During a coaching session with the Vice President of vehicle sales for a major international automotive manufacturer we discussed his challenges with the Asian presentation style.
“I just got back from my company’s Annual General Meeting in Tokyo.” Dylan said.
“How did it go?” I asked.
“I tell you Brian, it’s the most tedious part of my job although it only lasts three days a year!” he responded.
“Why is that?”
“The way the Japanese present is excruciatingly boring! They are totally monotone, stiff as a board and give hours and hours of background. Sometimes they even start with, ‘We opened our first factory in Tokyo in 1916,’ and I just cringe.”

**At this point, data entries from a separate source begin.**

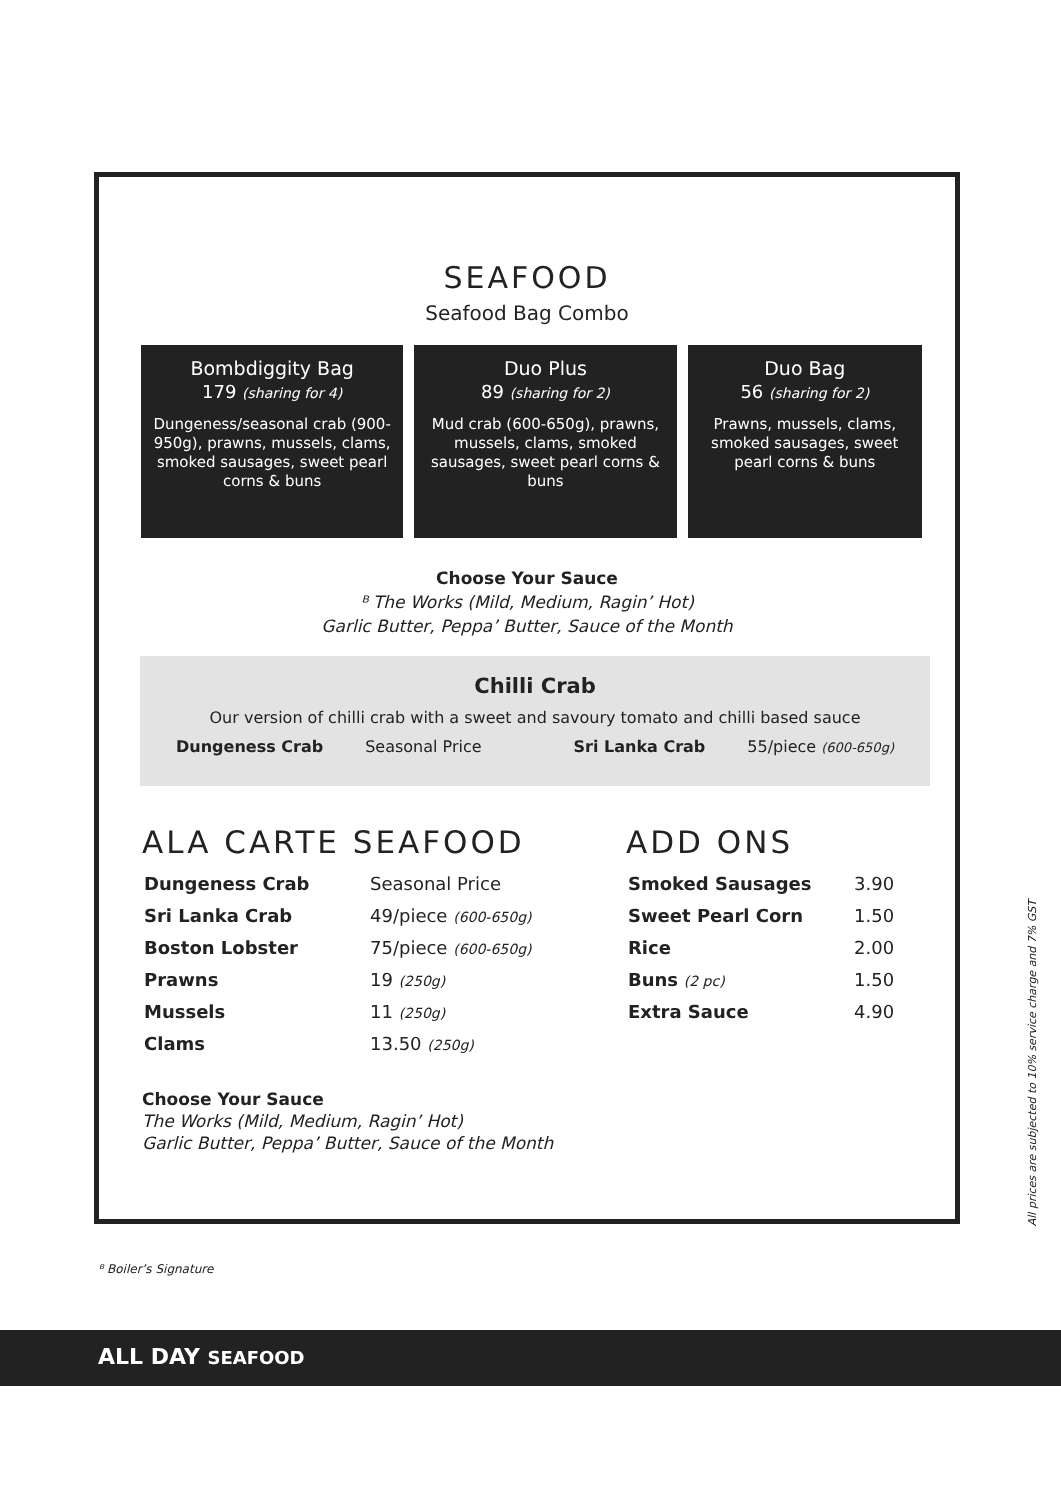SEAFOOD
Seafood Bag Combo
Bombdiggity Bag
179 (sharing for 4)
Dungeness/seasonal crab (900-950g), prawns, mussels, clams, smoked sausages, sweet pearl corns & buns
Duo Plus
89 (sharing for 2)
Mud crab (600-650g), prawns, mussels, clams, smoked sausages, sweet pearl corns & buns
Duo Bag
56 (sharing for 2)
Prawns, mussels, clams, smoked sausages, sweet pearl corns & buns
Choose Your Sauce
ᴮ The Works (Mild, Medium, Ragin’ Hot)
Garlic Butter, Peppa’ Butter, Sauce of the Month
Chilli Crab
Our version of chilli crab with a sweet and savoury tomato and chilli based sauce
| Dungeness Crab | Seasonal Price | Sri Lanka Crab | 55/piece (600-650g) |
ALA CARTE SEAFOOD
| Dungeness Crab | Seasonal Price |
| Sri Lanka Crab | 49/piece (600-650g) |
| Boston Lobster | 75/piece (600-650g) |
| Prawns | 19 (250g) |
| Mussels | 11 (250g) |
| Clams | 13.50 (250g) |
Choose Your Sauce
The Works (Mild, Medium, Ragin’ Hot)
Garlic Butter, Peppa’ Butter, Sauce of the Month
ADD ONS
| Smoked Sausages | 3.90 |
| Sweet Pearl Corn | 1.50 |
| Rice | 2.00 |
| Buns (2 pc) | 1.50 |
| Extra Sauce | 4.90 |
ᴮ Boiler’s Signature
All prices are subjected to 10% service charge and 7% GST
ALL DAY SEAFOOD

“I sympathize with you having worked in Japan and for a Japanese firm. How do your other colleagues respond?”
“Well, they are mostly Japanese and they don’t seem to mind although I see a few of them taking a snooze. All I can say is thank God I am back in the Singapore office.”

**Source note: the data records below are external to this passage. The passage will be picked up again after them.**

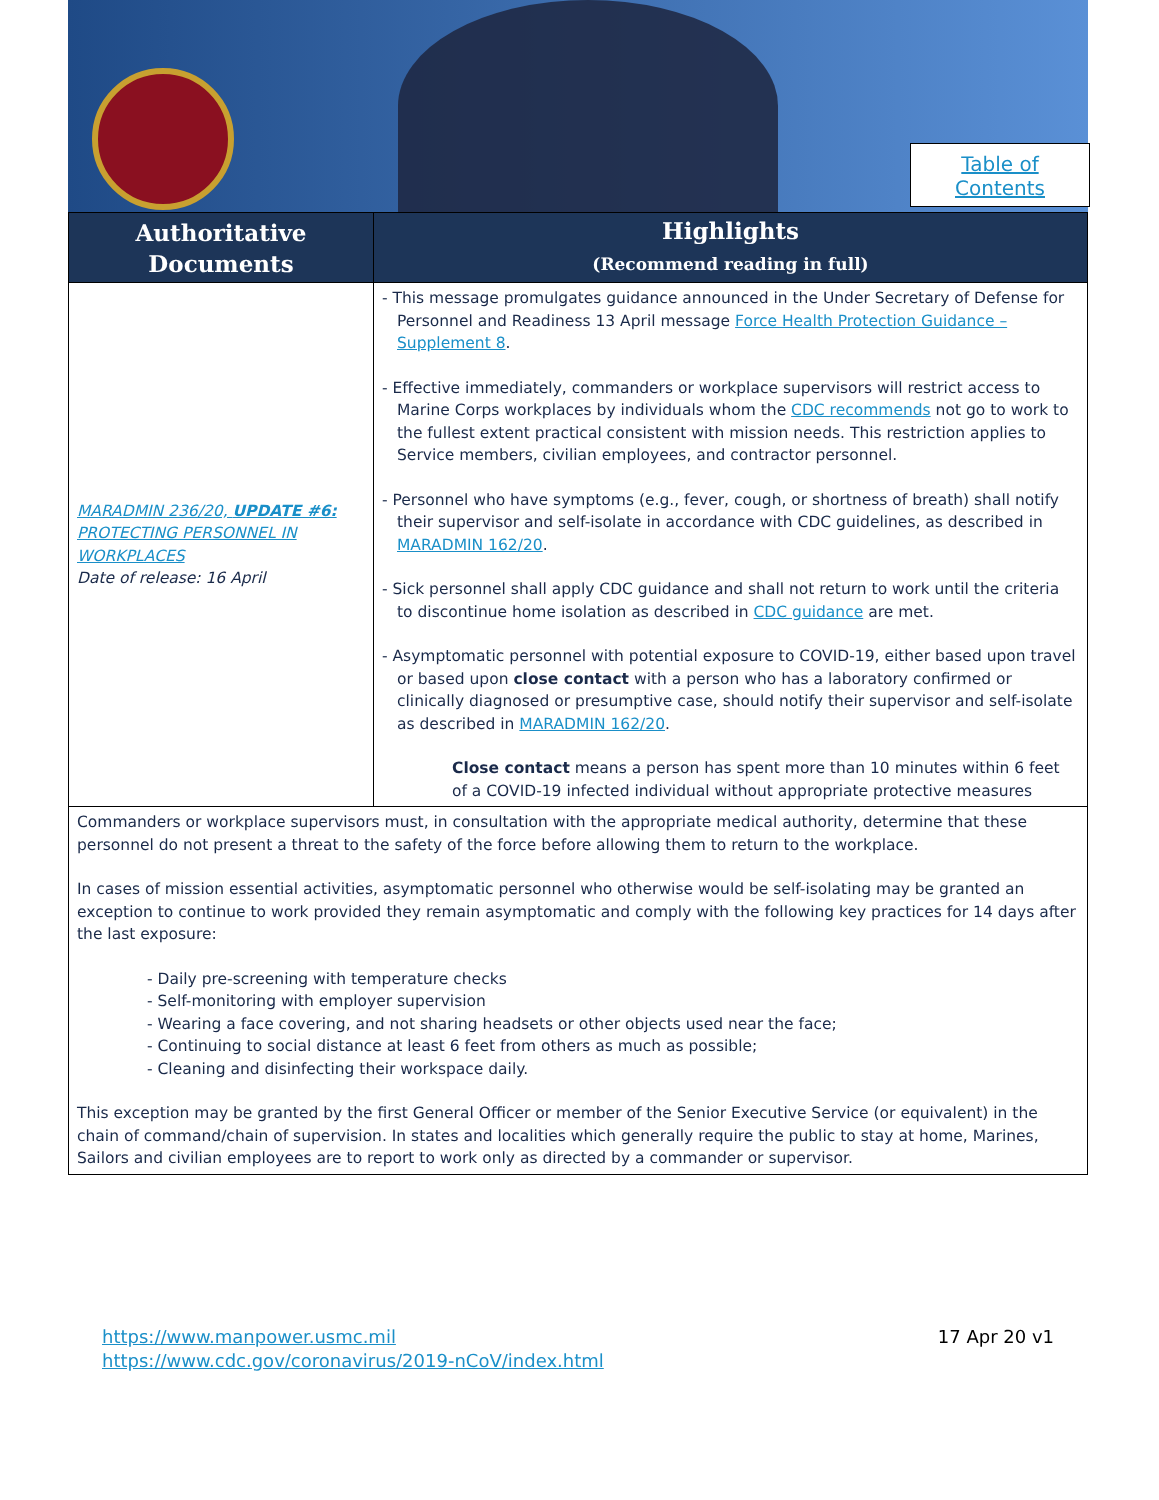Table of
Contents
| Authoritative Documents | Highlights (Recommend reading in full) |
| --- | --- |
| MARADMIN 236/20, UPDATE #6: PROTECTING PERSONNEL IN WORKPLACES Date of release: 16 April | - This message promulgates guidance announced in the Under Secretary of Defense for Personnel and Readiness 13 April message Force Health Protection Guidance – Supplement 8 . - Effective immediately, commanders or workplace supervisors will restrict access to Marine Corps workplaces by individuals whom the CDC recommends not go to work to the fullest extent practical consistent with mission needs. This restriction applies to Service members, civilian employees, and contractor personnel. - Personnel who have symptoms (e.g., fever, cough, or shortness of breath) shall notify their supervisor and self-isolate in accordance with CDC guidelines, as described in MARADMIN 162/20 . - Sick personnel shall apply CDC guidance and shall not return to work until the criteria to discontinue home isolation as described in CDC guidance are met. - Asymptomatic personnel with potential exposure to COVID-19, either based upon travel or based upon close contact with a person who has a laboratory confirmed or clinically diagnosed or presumptive case, should notify their supervisor and self-isolate as described in MARADMIN 162/20 . Close contact means a person has spent more than 10 minutes within 6 feet of a COVID-19 infected individual without appropriate protective measures |
| Commanders or workplace supervisors must, in consultation with the appropriate medical authority, determine that these personnel do not present a threat to the safety of the force before allowing them to return to the workplace. In cases of mission essential activities, asymptomatic personnel who otherwise would be self-isolating may be granted an exception to continue to work provided they remain asymptomatic and comply with the following key practices for 14 days after the last exposure: - Daily pre-screening with temperature checks - Self-monitoring with employer supervision - Wearing a face covering, and not sharing headsets or other objects used near the face; - Continuing to social distance at least 6 feet from others as much as possible; - Cleaning and disinfecting their workspace daily. This exception may be granted by the first General Officer or member of the Senior Executive Service (or equivalent) in the chain of command/chain of supervision. In states and localities which generally require the public to stay at home, Marines, Sailors and civilian employees are to report to work only as directed by a commander or supervisor. | |
https://www.manpower.usmc.mil
https://www.cdc.gov/coronavirus/2019-nCoV/index.html
17 Apr 20 v1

“You manage quite a diverse array of countries in Asia, right?” I asked.
“Oh yes, all of South East Asia and India.”
“Is there something you can learn from your Japan experience in terms of communication style that will help you with your other Asian countries?”

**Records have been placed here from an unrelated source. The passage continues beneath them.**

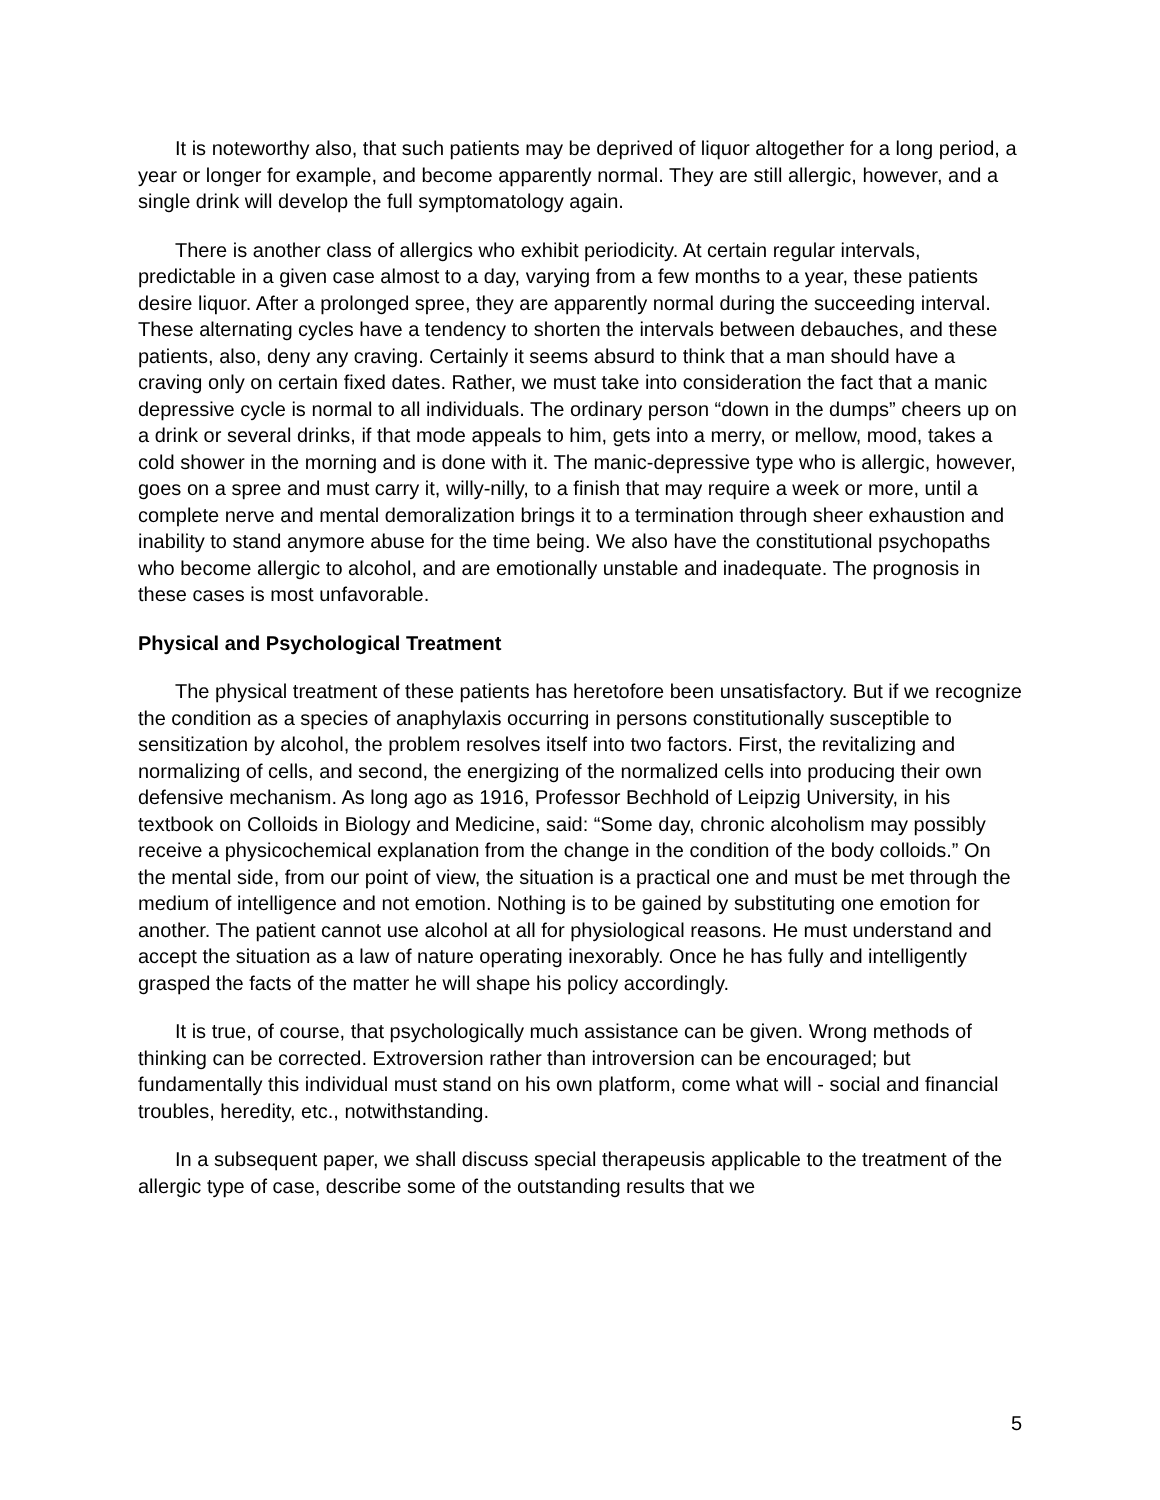It is noteworthy also, that such patients may be deprived of liquor altogether for a long period, a year or longer for example, and become apparently normal. They are still allergic, however, and a single drink will develop the full symptomatology again.
There is another class of allergics who exhibit periodicity. At certain regular intervals, predictable in a given case almost to a day, varying from a few months to a year, these patients desire liquor. After a prolonged spree, they are apparently normal during the succeeding interval. These alternating cycles have a tendency to shorten the intervals between debauches, and these patients, also, deny any craving. Certainly it seems absurd to think that a man should have a craving only on certain fixed dates. Rather, we must take into consideration the fact that a manic depressive cycle is normal to all individuals. The ordinary person “down in the dumps” cheers up on a drink or several drinks, if that mode appeals to him, gets into a merry, or mellow, mood, takes a cold shower in the morning and is done with it. The manic-depressive type who is allergic, however, goes on a spree and must carry it, willy-nilly, to a finish that may require a week or more, until a complete nerve and mental demoralization brings it to a termination through sheer exhaustion and inability to stand anymore abuse for the time being. We also have the constitutional psychopaths who become allergic to alcohol, and are emotionally unstable and inadequate. The prognosis in these cases is most unfavorable.
Physical and Psychological Treatment
The physical treatment of these patients has heretofore been unsatisfactory. But if we recognize the condition as a species of anaphylaxis occurring in persons constitutionally susceptible to sensitization by alcohol, the problem resolves itself into two factors. First, the revitalizing and normalizing of cells, and second, the energizing of the normalized cells into producing their own defensive mechanism. As long ago as 1916, Professor Bechhold of Leipzig University, in his textbook on Colloids in Biology and Medicine, said: “Some day, chronic alcoholism may possibly receive a physicochemical explanation from the change in the condition of the body colloids.” On the mental side, from our point of view, the situation is a practical one and must be met through the medium of intelligence and not emotion. Nothing is to be gained by substituting one emotion for another. The patient cannot use alcohol at all for physiological reasons. He must understand and accept the situation as a law of nature operating inexorably. Once he has fully and intelligently grasped the facts of the matter he will shape his policy accordingly.
It is true, of course, that psychologically much assistance can be given. Wrong methods of thinking can be corrected. Extroversion rather than introversion can be encouraged; but fundamentally this individual must stand on his own platform, come what will - social and financial troubles, heredity, etc., notwithstanding.
In a subsequent paper, we shall discuss special therapeusis applicable to the treatment of the allergic type of case, describe some of the outstanding results that we
5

“I never thought about it but I don’t really see any similarities with Japan and my other key Asian countries.”
“Really. Not at all?”, I asked.
I continued, “For sure the communication style in your key countries is not the same as Japan. But all the countries you manage prefer a lot more context and background when presenting.”
“Now that I think about our meetings and conversations, there seems to be a good deal of small talk, story-telling, and going off on tangents,” he replied.
“How do you usually handle that?”, I asked
“Well, I tend to cut them off so we stay on point. But that probably isn’t the best approach, is it?”
“I think they will smile and go along with your request since you are the boss. But I guarantee you are training them to hold back on communicating with you. It might just come back and cause you some trouble especially if they have to report to you some bad news.”
Here are some tips to keep in mind when presenting to an Asian audience:
1. Provide your audience with a lot of contextual information and explanations. In order to get buy-in, Asians like to spend time understanding the ‘Big Picture’.
2. Asians are typically very good listeners and will normally be an attentive audience. Their decisions tend to be subjective and are emotion- and relationship-based, so try to appeal to this in a presentation.
3. Your audience is unlikely to interrupt during the presentation, so build in time for questions afterwards and expect some questions to be one-on-one, not in front of the group.
4. Stress what has happened in the past and discuss your track record, rather than making grandiose projections into the future.
5. Potentially awkward or challenging questions will be avoided, as nobody wants to cause the speaker to lose face.